Stored dataset items
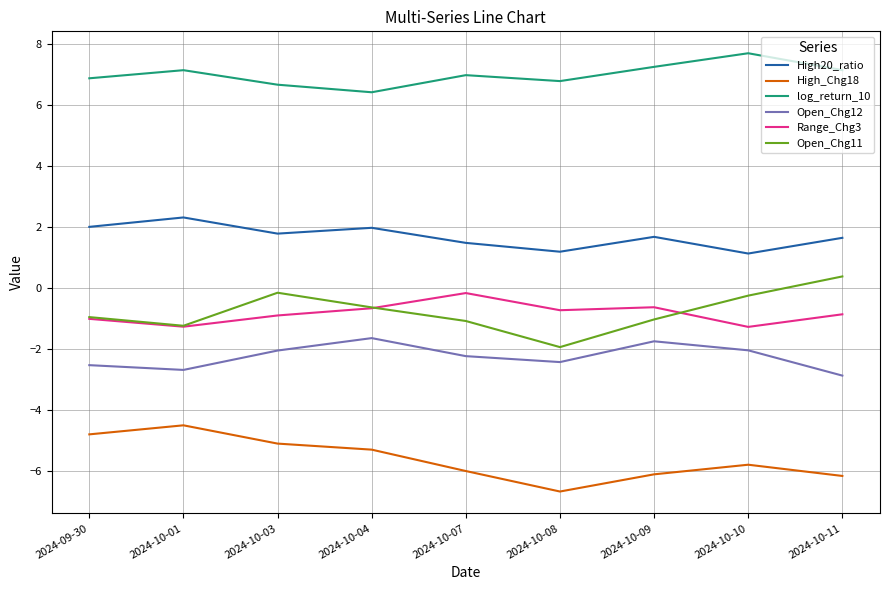

In High20_ratio, how many points are higher than both neighbors (excluding endpoints)?

3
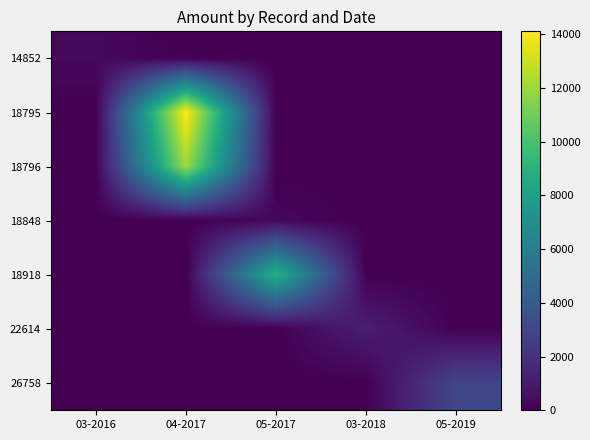

Between 04-2017 and 03-2016, which is larger?

03-2016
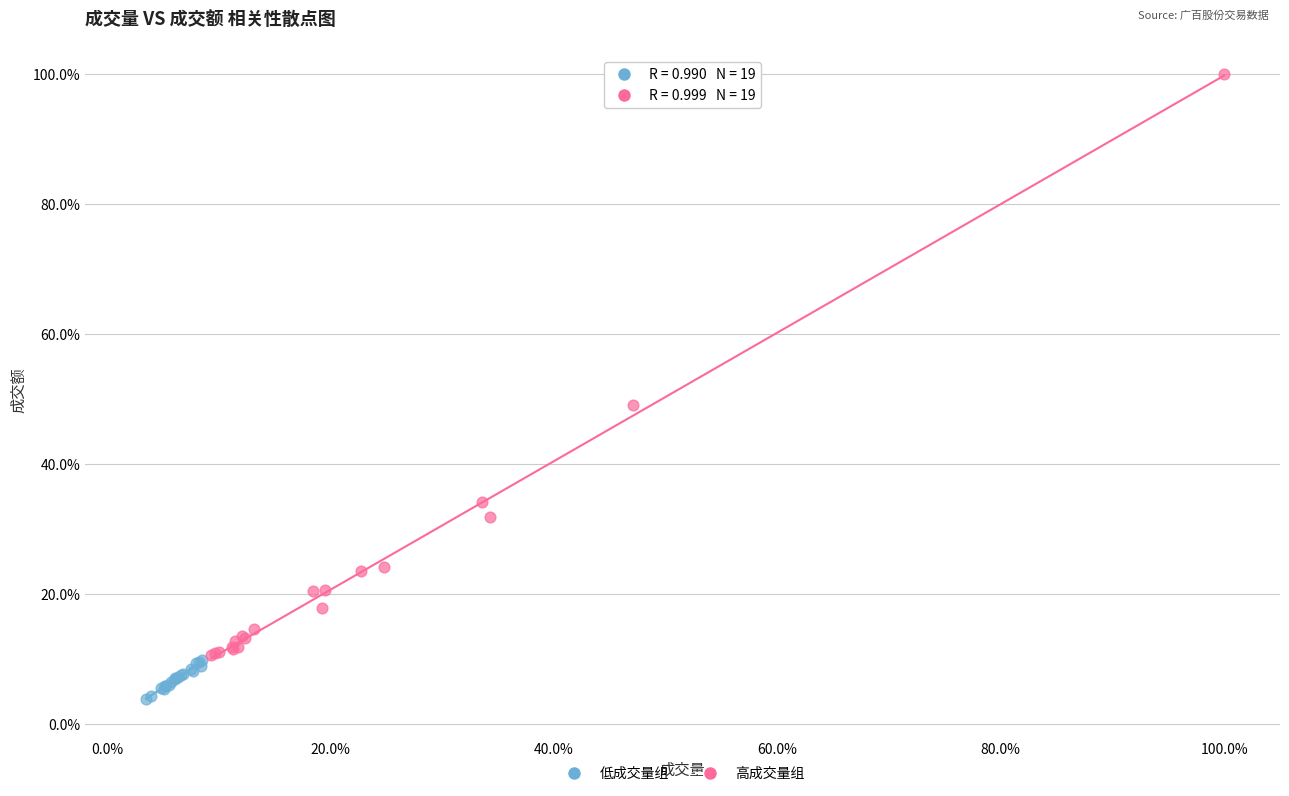

Which series reaches the minimum Y coordinate?

低成交量组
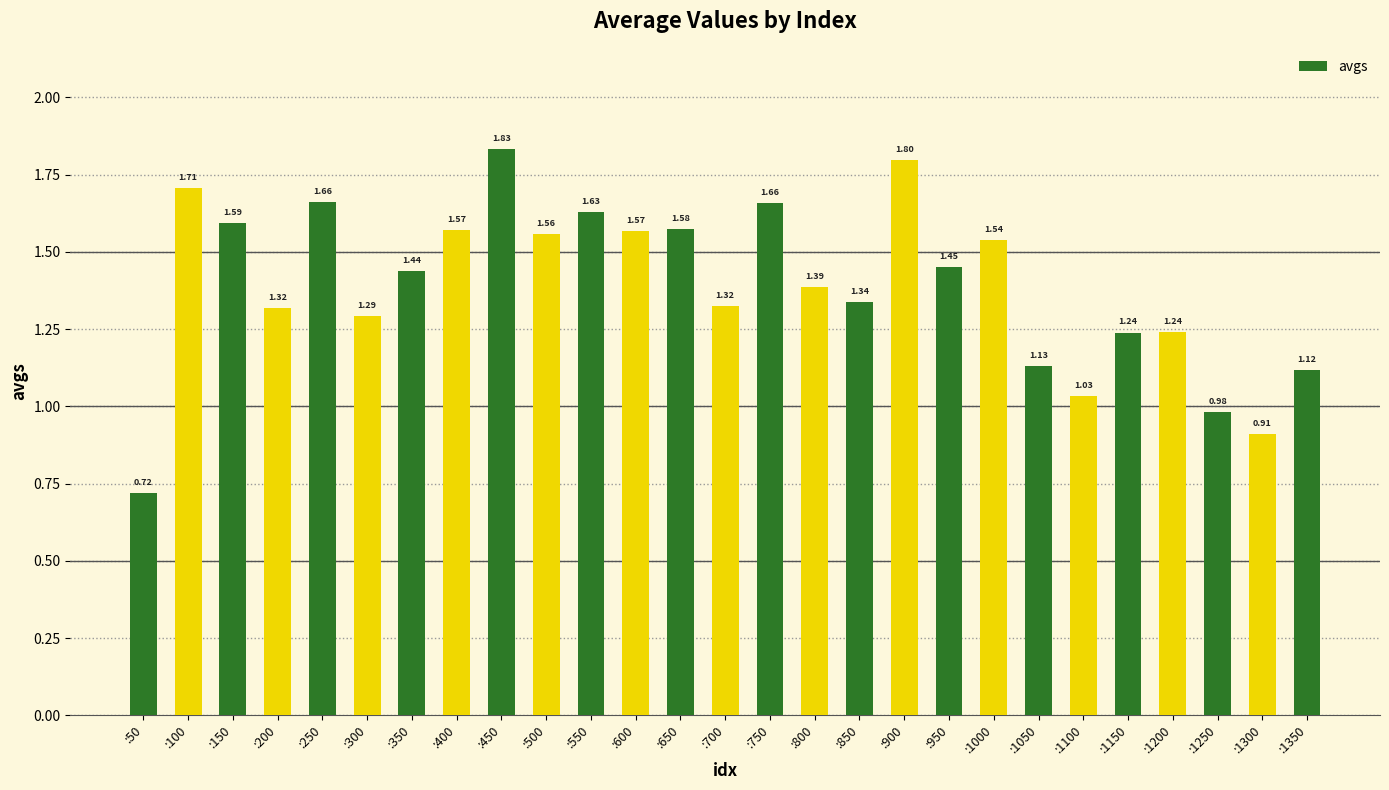

What is the change in value from :650 to :1200?

-0.3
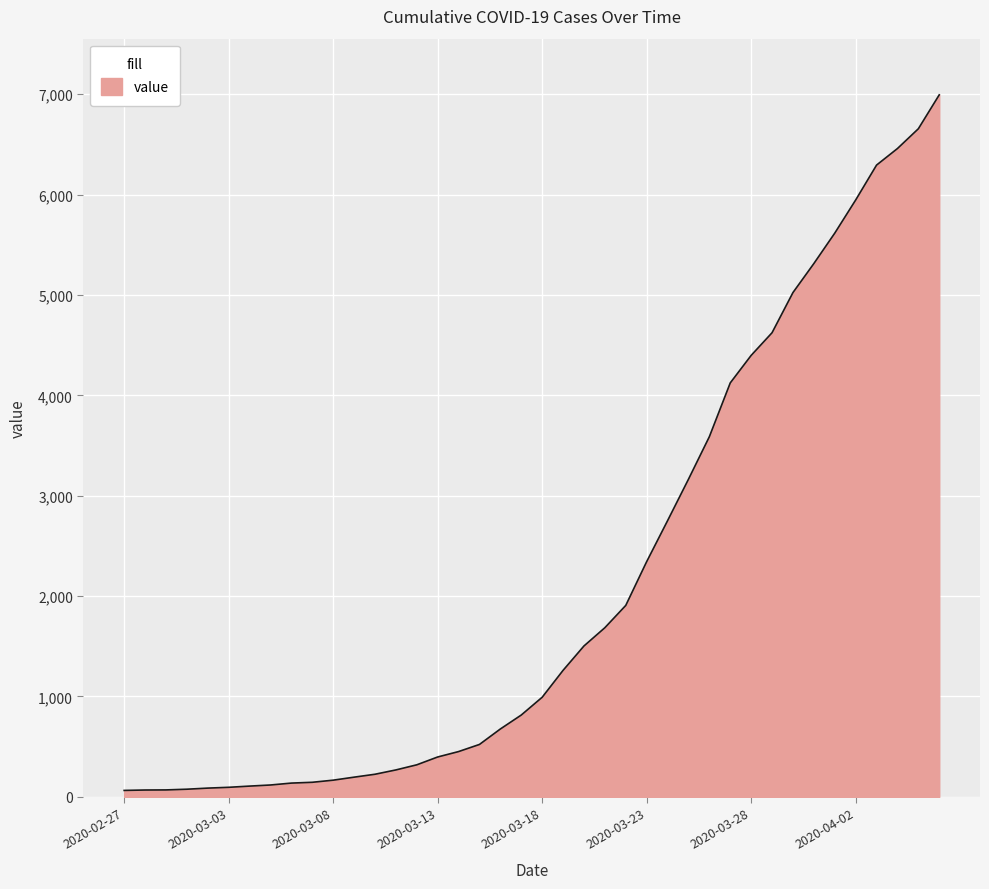

What is the maximum value shown in the chart?

6994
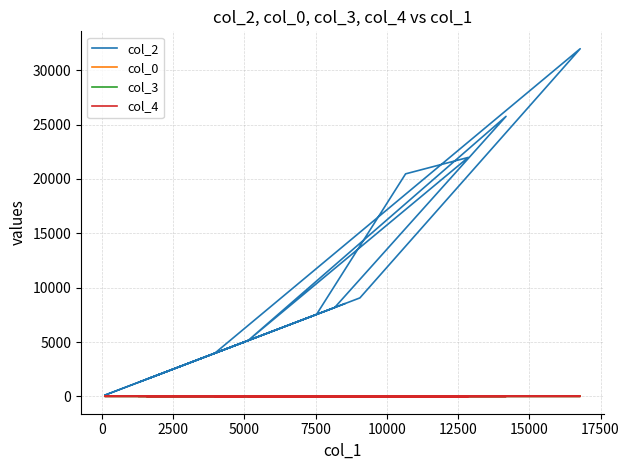

At which label does col_0 first exceed 22?

15000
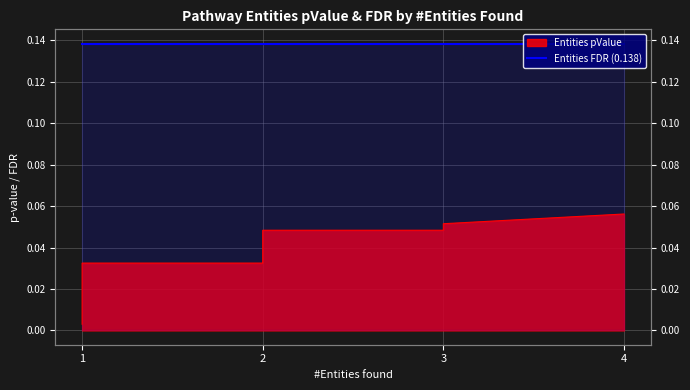

What is the sum of all values?

0.7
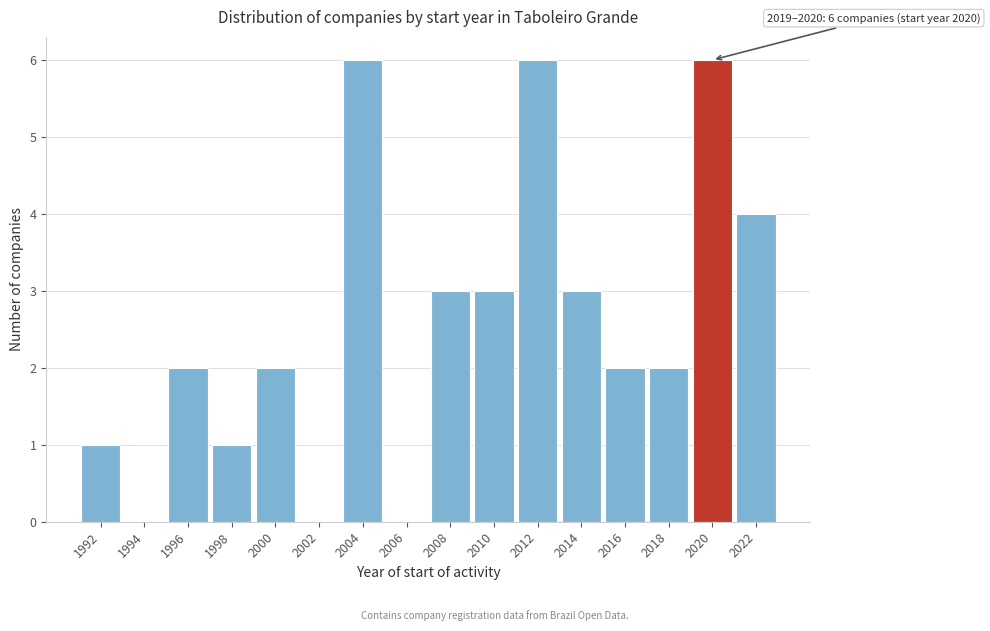

Reading left to right, extract all data points from this chart.

1992=1	1994=0	1996=2	1998=1	2000=2	2002=0	2004=6	2006=0	2008=3	2010=3	2012=6	2014=3	2016=2	2018=2	2020=6	2022=4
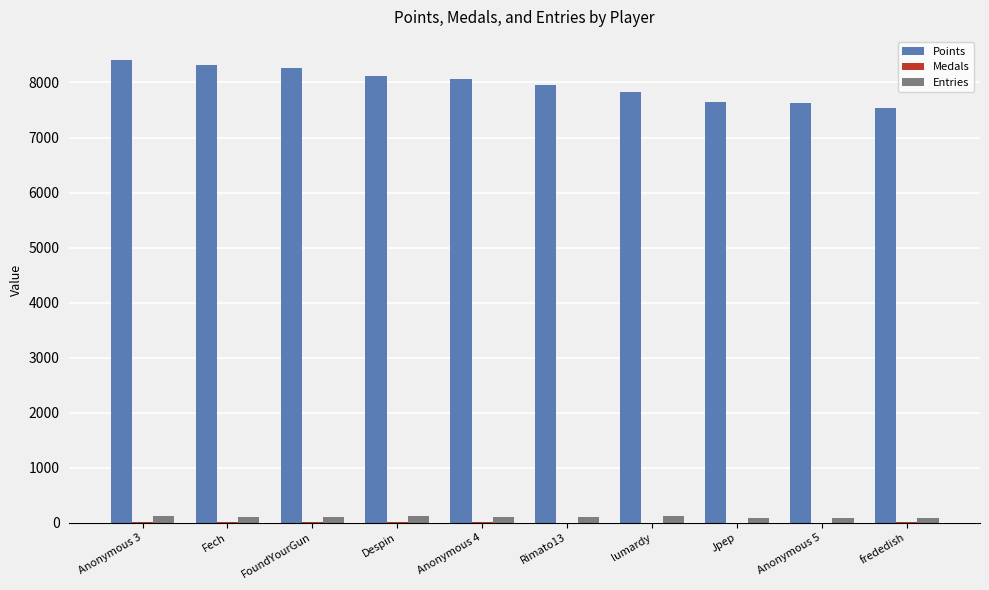

What is the maximum value shown in the chart?

8408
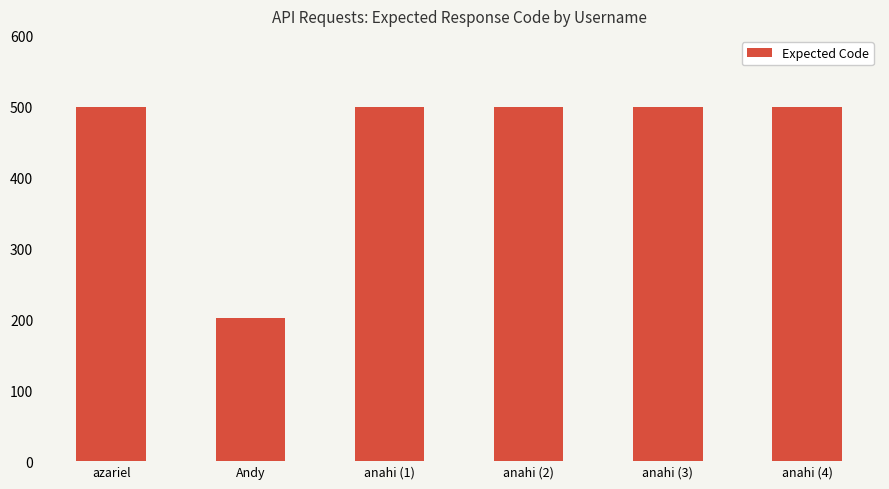

The value at azariel is 802. True or false?

False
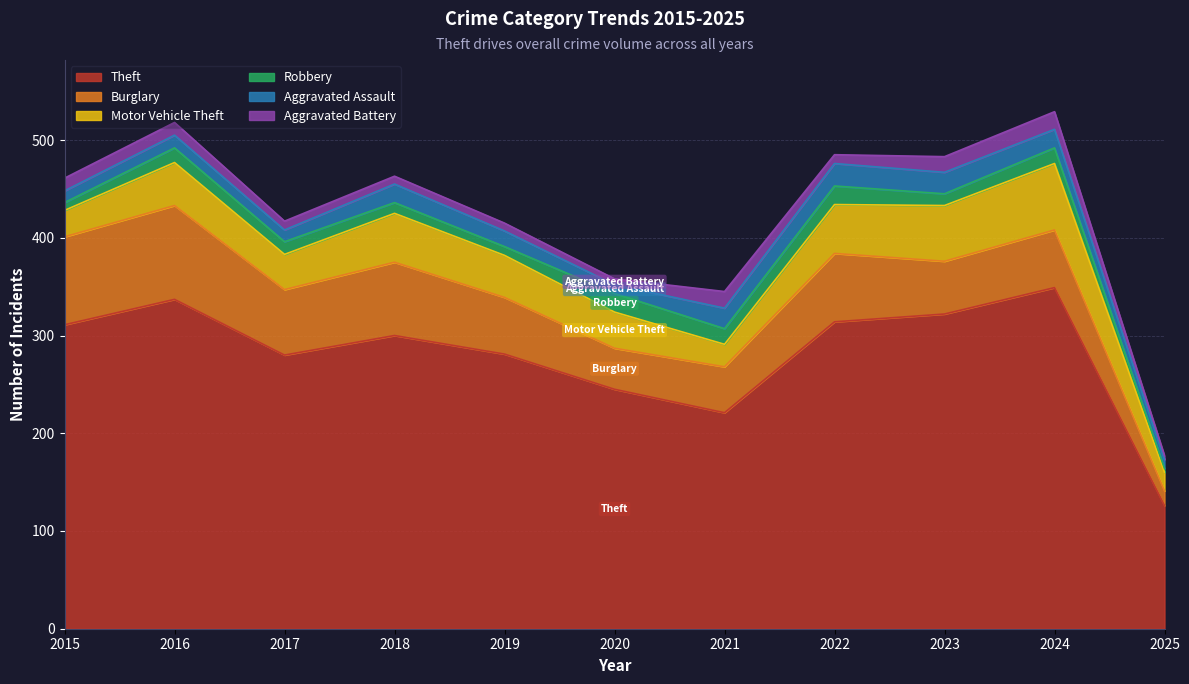

The value of Robbery at 2020 is 33. True or false?

False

• Required work
State only how many lines of the data above contain the word "What".

• Answer space
4